Keisei sanshoku, rendered in English as The Sounds of Valley Streams, the Forms of Mountains, is the 25th book of the Shōbōgenzō by the 13th century Sōtō Zen monk Eihei Dōgen. It was written in the spring of 1240 at Dōgen's monastery Kōshōhōrin-ji in Kyoto. The book appears in both the 75 and 60 fascicle versions of the Shōbōgenzō, and it is ordered ninth in the later chronological 95 fascicle editions. The name keisei sanshoku is a quotation from the Song dynasty Chinese poet Su Shi, wherein he experiences the sound of the valley stream as the preaching of the dharma and the mountain as the body of the Buddha. Dogen also discusses this verse of Su Shi in the later Shōbōgenzō books of Sansui Kyō and Mujō Seppō. About halfway through the essay, Dōgen switches from focusing on the title theme to a discussion of Buddhist ethics before ultimately concluding that one must practice ethical behavior in order to see the dharma in the natural world as Su Shi does.

==Title==
The name keisei sanshoku is a paraphrase from the Song dynasty Chinese poet Su Shi, wherein he experiences the sound of the valley stream as the preaching of the dharma and the mountain as the body of the Buddha. The poem of Su Shi's being referenced is as follows:
The voices of the river valley are the [Buddha's] wide and long tongue,
The form of the mountains is nothing other than his pure body.
Through the night, eighty-four thousand verses.
On another day, how can I tell them to others?
 Although the title consists of only four Chinese characters (谿声山色), they have been translated into English in many different ways.
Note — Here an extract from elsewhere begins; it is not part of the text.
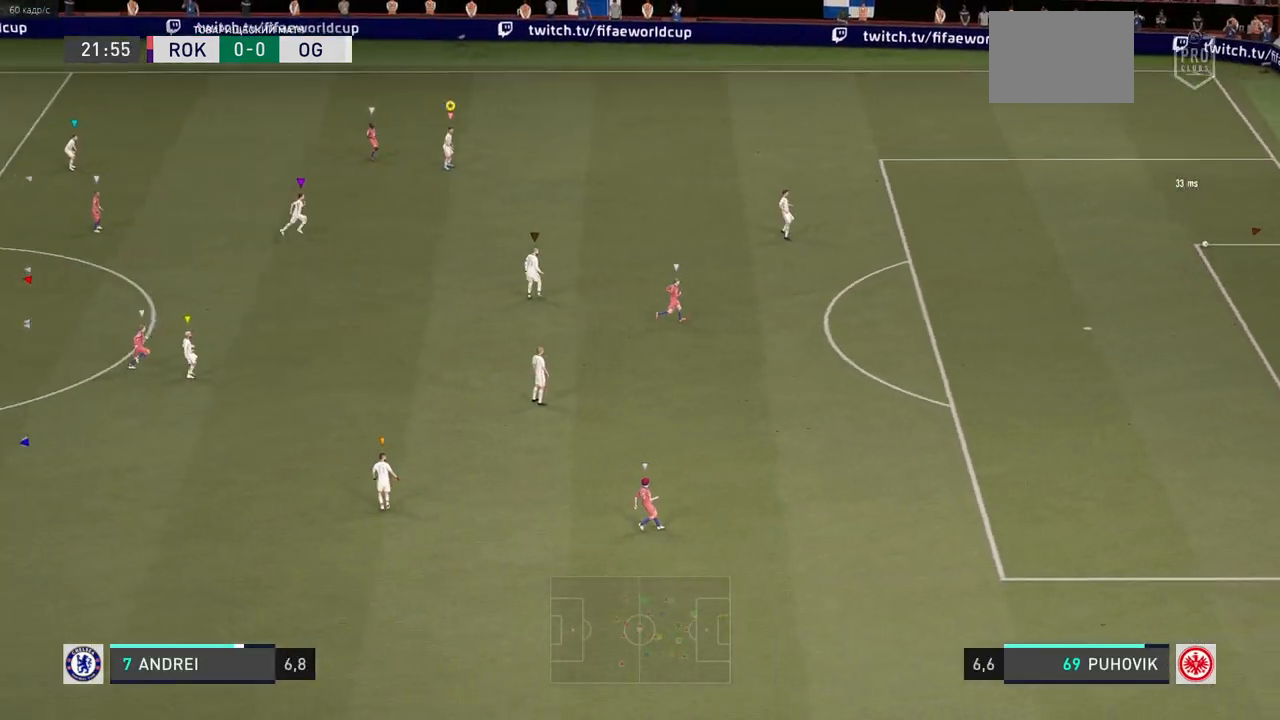
{"dt_ms": 500, "buttons": [], "left_stick": "up-left", "right_stick": "center", "events": [[350, "left_stick", "up-left"]]}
While the third character (山) is always unambiguously translated as "mountain", the other three have more diverse interpretations. The second character (声) indicates either "sound" or "voice, while the final character can mean "form" or "color". The many English translations of the title are listed below:

| Author(s) | Title Translation | Publication year |
|---|---|---|
| Carl Bielefeldt | Sound of the Stream, Form of the Mountain | 2013 |
| Gudō Wafu Nishijima and Chodō Cross | The Voices of the River Valley and the Form of the Mountains | 1994 |
| Kosen Nishiyama and John Stevens | The Sounds of Valley Streams, the Forms of Mountains | 1975 |
| Yuho Yokoi | Sound of a Rill and the Figure of a Mountain | 1986 |
| Thomas Cleary | Sounds of the Valley Streams, Colors of the Mountains | 1992 |
| Hubert Nearman | The Rippling of a Valley Stream, The Contour of a Mountain | 2007 |
| Kazuaki Tanahashi | Valley Sounds, Mountain Colors | 2010 |

Regardless of the particular translation, the title is ultimately metonymy for the natural world as a whole. As Gudō Nishijima explains: In Buddhism, this world is the truth itself, so nature is a face of the truth. Nature is the material side of the real world, so it is always speaking the truth, and manifesting the law of the universe every day. This is why it has been said since ancient times that sounds of rivers are the preaching of Gautama Buddha and forms of mountains are the body of Gautama Buddha. In this chapter, Master Dōgen preached to us the meaning of nature in Buddhism".